▶ [What to work on]: Whenever a line in the entries includes the word "swagger", copy that line out.

(Version difference data)
[Start of section]

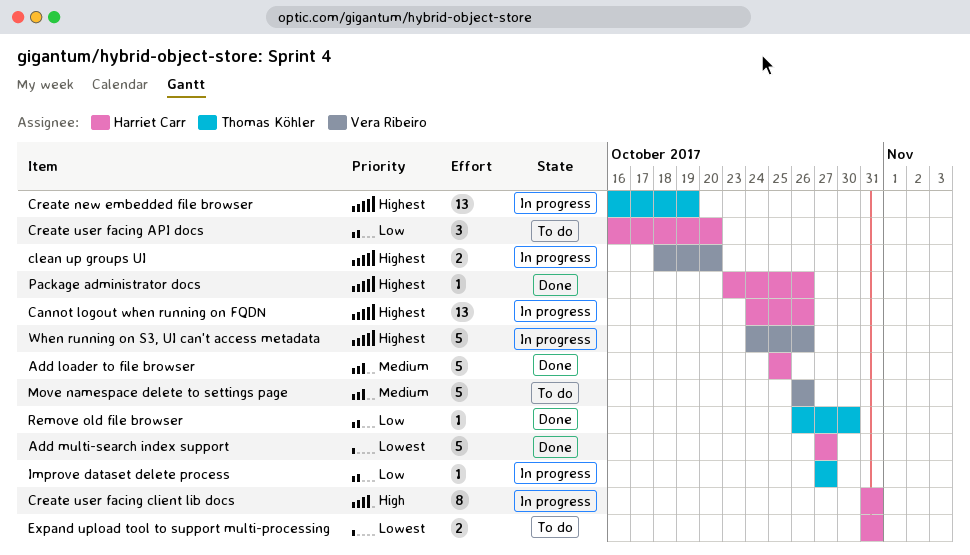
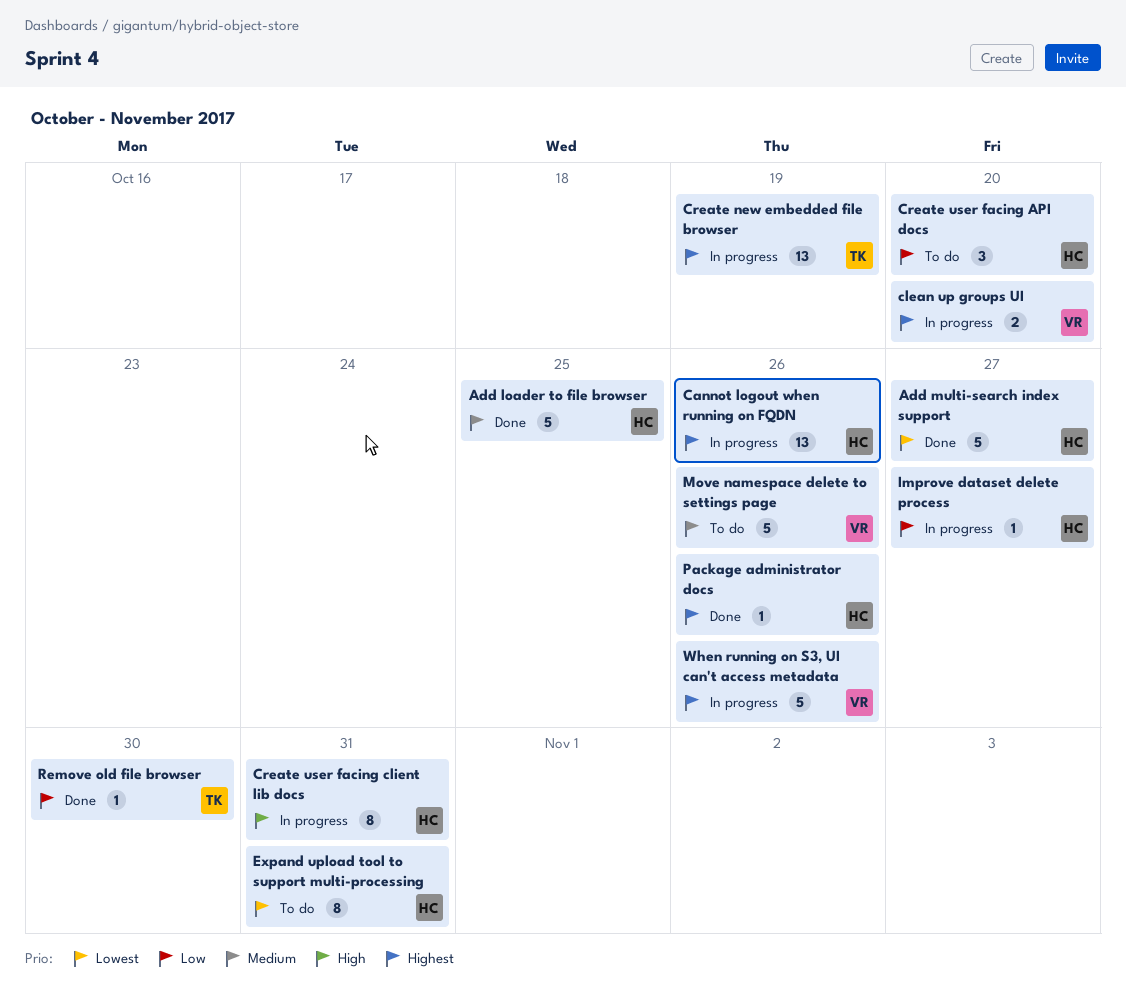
Expand upload tool to support multi-processing, estimate: 2 -> 8
Improve dataset delete process, owner: Thomas Köhler -> Harriet Carr

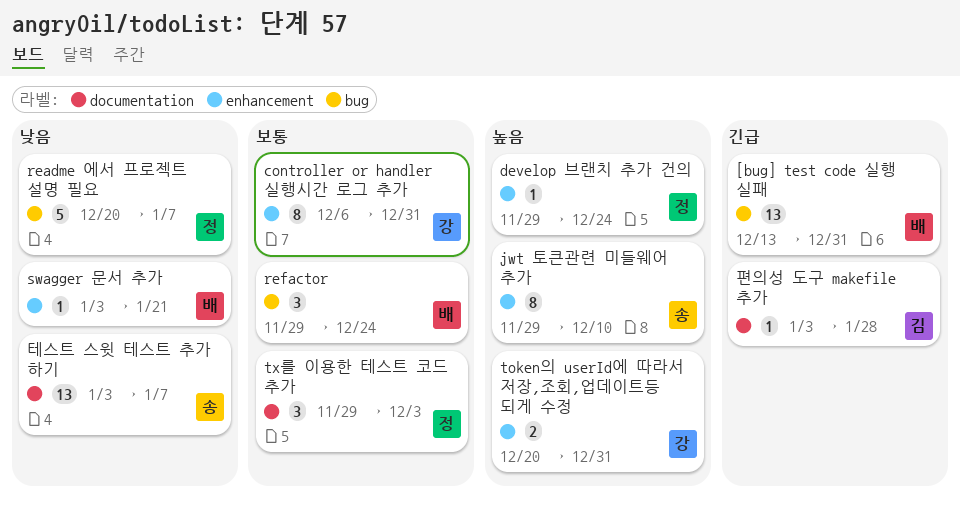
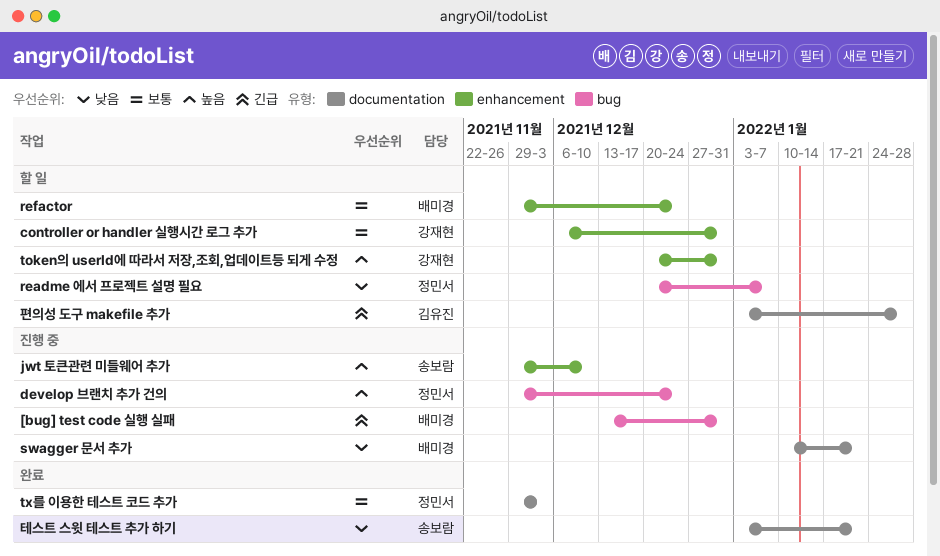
develop 브랜치 추가 건의, label: enhancement -> bug
refactor, label: bug -> enhancement
swagger 문서 추가, label: enhancement -> documentation
swagger 문서 추가, start: Jan 3 -> Jan 10
테스트 스윗 테스트 추가 하기, due: Jan 7 -> Jan 21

[End of section]

▶ [Answer section]:
swagger 문서 추가, label: enhancement -> documentation
swagger 문서 추가, start: Jan 3 -> Jan 10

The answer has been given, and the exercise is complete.